Defining quality in health care was really
challenging as different parties has different view of standard towards.
Clinical professionals tend to define quality in terms of clinical outcomes
that is achieved as a result of a treatment process (Sullivan & Garland, 2010). Since healthcare was a service-oriented industry, patients
were our main customers and their feedbacks and opinions were essential. Patients
often define quality variously and expect effective treatments and good
outcomes. With the progress of the times and the continuous breakthrough of
modern science and technology, people nowadays demand a higher and higher
quality of life and services. Patients would likely to be treated with respect,
empathy and caring. They also want to have a position to suggest and monitor
the services they received.
There were three standards to measure the quality of care which were
outcome standards, process standards and structure standards (Donaldson, 1999;
Morris & Bailey, 2014).
Outcome standards focus on whether or not the goals of care have been
accomplished. For example, it might measure surgical mortality rates,
hospital-acquired infections, complications from disease, successful repair of
wound and rehabilitation. The critique of this standard is that outcome is the
result of numerous factors requires detailed information. Therefore, it is
difficult and expensive to obtain the data.
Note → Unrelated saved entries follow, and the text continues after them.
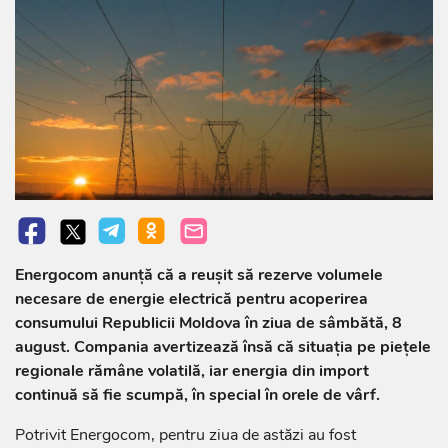
Energocom anunță că a reușit să rezerve volumele
necesare de energie electrică pentru acoperirea
consumului Republicii Moldova în ziua de sâmbătă, 8
august. Compania avertizează însă că situația pe piețele
regionale rămâne volatilă, iar energia din import
continuă să fie scumpă, în special în orele de vârf.
Potrivit Energocom, pentru ziua de astăzi au fost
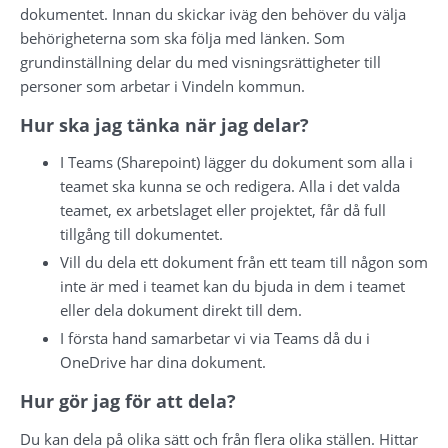
dokumentet. Innan du skickar iväg den behöver du välja 
behörigheterna som ska följa med länken. Som 
grundinställning delar du med visningsrättigheter till 
personer som arbetar i Vindeln kommun.
Hur ska jag tänka när jag delar?
I Teams (Sharepoint) lägger du dokument som alla i 
teamet ska kunna se och redigera. Alla i det valda 
teamet, ex arbetslaget eller projektet, får då full 
tillgång till dokumentet.
Vill du dela ett dokument från ett team till någon som 
inte är med i teamet kan du bjuda in dem i teamet 
eller dela dokument direkt till dem.
I första hand samarbetar vi via Teams då du i 
OneDrive har dina dokument.
Hur gör jag för att dela?
Du kan dela på olika sätt och från flera olika ställen. Hittar 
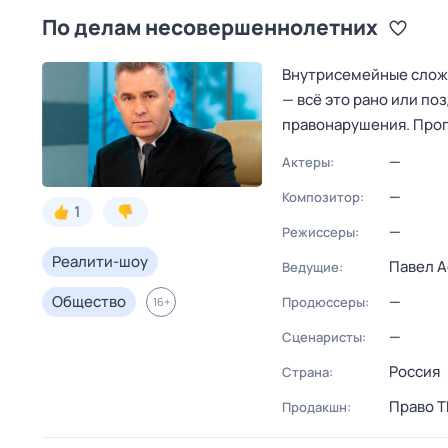
По делам несовершеннолетних
Внутрисемейные сложн
— всё это рано или п
правонарушения. Прогр
—
Актеры:
—
Композитор:
1
—
Режиссеры:
Реалити-шоу
Павел А
Ведущие:
Общество
—
Продюссеры:
16
+
—
Сценаристы:
Россия
Страна:
Право Т
Продакшн:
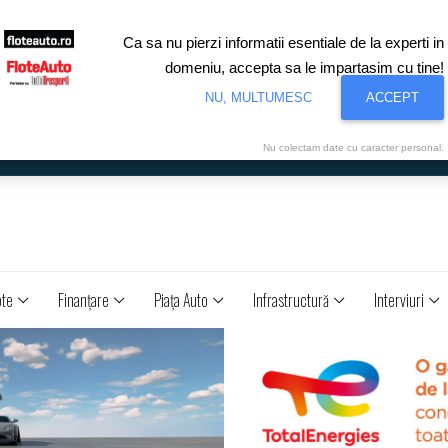
Ca sa nu pierzi informatii esentiale de la experti in
domeniu, accepta sa le impartasim cu tine!
NU, MULTUMESC
ACCEPT
Nu colectam date cu caracter personal.
ote
Finanţare
Piaţa Auto
Infrastructură
Interviuri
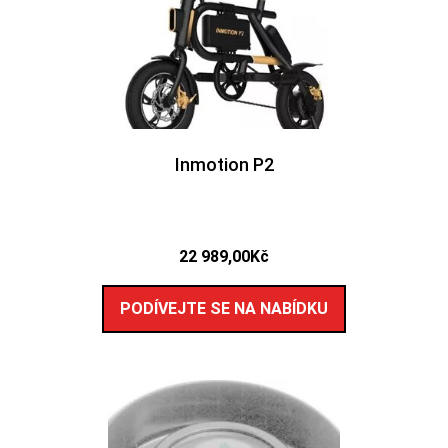
Inmotion P2
22 989,00
Kč
PODÍVEJTE SE NA NABÍDKU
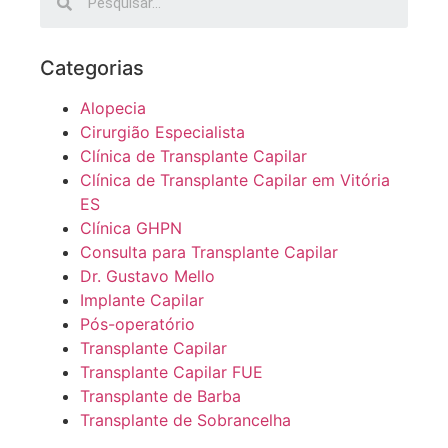
Categorias
Alopecia
Cirurgião Especialista
Clínica de Transplante Capilar
Clínica de Transplante Capilar em Vitória
ES
Clínica GHPN
Consulta para Transplante Capilar
Dr. Gustavo Mello
Implante Capilar
Pós-operatório
Transplante Capilar
Transplante Capilar FUE
Transplante de Barba
Transplante de Sobrancelha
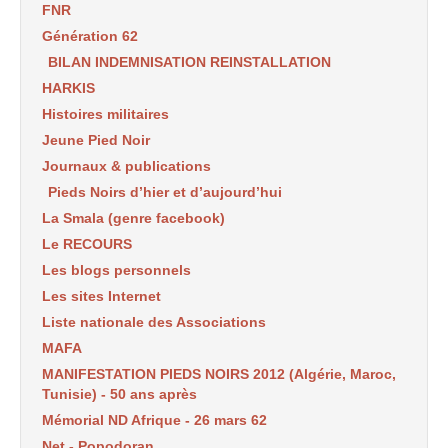
FNR
Génération 62
BILAN INDEMNISATION REINSTALLATION
HARKIS
Histoires militaires
Jeune Pied Noir
Journaux & publications
Pieds Noirs d’hier et d’aujourd’hui
La Smala (genre facebook)
Le RECOURS
Les blogs personnels
Les sites Internet
Liste nationale des Associations
MAFA
MANIFESTATION PIEDS NOIRS 2012 (Algérie, Maroc,
Tunisie) - 50 ans après
Mémorial ND Afrique - 26 mars 62
Net - Popodoran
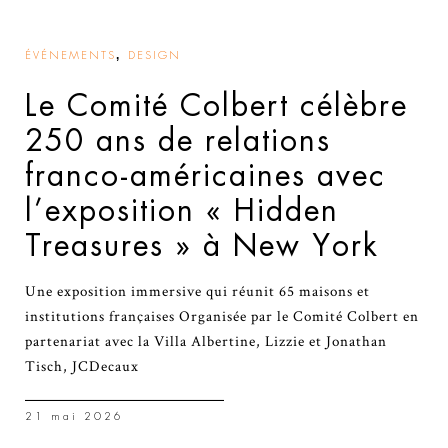
,
ÉVÉNEMENTS
DESIGN
Le Comité Colbert célèbre
250 ans de relations
franco-américaines avec
l’exposition « Hidden
Treasures » à New York
Une exposition immersive qui réunit 65 maisons et
institutions françaises Organisée par le Comité Colbert en
partenariat avec la Villa Albertine, Lizzie et Jonathan
Tisch, JCDecaux
21 mai 2026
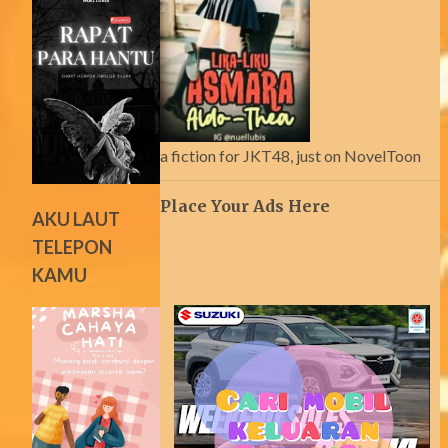
a fiction for JKT48, just on NovelToon
Place Your Ads Here
AKU LAUT
TELEPON
KAMU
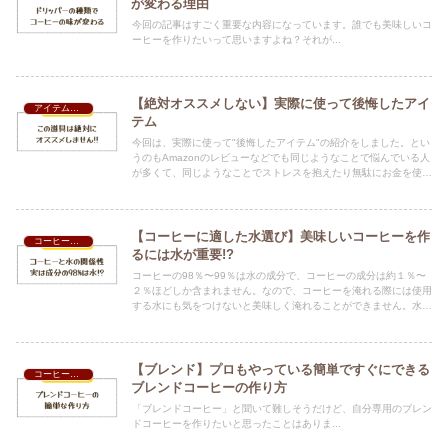
が変わる理由
今回の記事はすごく重要な内容になっています。誰でも美味しいコ
ーヒーを作りたいって思いますよね？それが...
【絶対オススメしない】実際に使って後悔したアイ
アイテム紹介
テム
今回は、実際に使って"後悔したアイテム"の紹介をしました。とい
うのもAmazonのレビューなどでも同じようなことで悩んでいる人
が多くて、同じようなことでストレスを抱えたり無駄にお金を使っ
たりして欲しくないという願いも込めて記事にしました。
【コーヒーに適した水選び】美味しいコーヒーを作
コーヒーの話
るには水が重要!?
コーヒーの98％〜99％は水の成分で、コーヒーの成分は約１％〜
２％ほどしか含まれません。なので、コーヒーを淹れる際には使用
する水にも気をつけないと美味しく淹れることができません。水に
は【硬水】【軟水】の２種類があり、それぞれで味わいが違ってき
ます。
【ブレンド】プロもやっている簡単ですぐにできる
コーヒーの話
ブレンドコーヒーの作り方
「ブレンドコーヒー」と聞いて難しそうだけど、自分専用のブレン
ドコーヒーを作りたいと思ったことはありま...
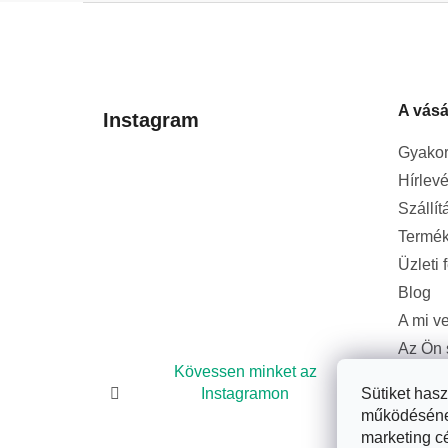
L
á
b
l
A vásá
é
Instagram
c
Gyakor
Hírlevé
Szállít
Termék
Üzleti 
Blog
A mi v
Az Ön 
bizton
Kövessen minket az
Instagramon
Sütiket has
működésének 
marketing c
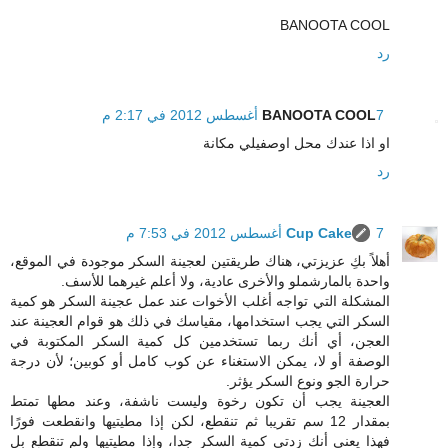
BANOOTA COOL
رد
7 أغسطس 2012 في 2:17 م
BANOOTA COOL
او اذا عندك محل اوصفيلي مكانة
رد
7 أغسطس 2012 في 7:53 م
Cup Cake
أهلاً بكِ عزيزتي، هناك طريقتين لعجينة السكر موجودة في الموقع،
واحدة بالمارشملو والأخرى عادية، ولا أعلم غيرهما للأسف.
المشكلة التي تواجه أغلب الأخوات عند عمل عجينة السكر هو كمية
السكر التي يجب استخدامها، مقياسك في ذلك هو قوام العجينة عند
العجن، أي أنك ربما تستخدمين كل كمية السكر المكتوبة في
الوصفة أو لا، يمكن الاستغناء عن كوب كامل أو كوبين؛ لأن درجة
حرارة الجو ونوع السكر يؤثر.
العجينة يجب أن تكون رخوة وليست ناشفة، وعند مطها تمتط
بمقدار 12 سم تقريبا ثم تنقطع، لكن إذا مطيتيها وانقطعت فورًا
فهذا يعني أنك زدتي كمية السكر جدا، وإذا مطيتيها ولم تنقطع بل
Process standards focus on whether or not nurses continuously provide client-centered
care that are compatible to hospital guidelines of care. For example, it might
measure preventive care such as percentage of women received screening for
human papillomavirus (HPV) infection and management of chronic conditions such
as percentage of people with diabetes who had their blood sugar tested and
controlled. The critique of this standard is that nurse will just follow
guidelines and may neglect whether the care provided was appropriate and it may
fail to measure the quality of teamwork.
Structure standards focus on whether or not health care organization had
resources to deliver care. For example, it might measure the ratio of nurse to
patient, the number of consultation liaison nurse and whether the hospital use
an electronic system to order prescribed medication. The critique of this
standard is that it may fail to measure the actual quality of the care received
or whether the care improved health directly.
Take infection control as an example,
structure standards will ensure that there are alcohol gel dispensers in
all entrances to wards; process standards will ensure that visitors use the
alcohol gel on entering and leaving ward; and outcome standards will ensure
Methicillin-resistant Staphylococcus aureus (MRSA) rates are reduced (Sullivan & Garland, 2010).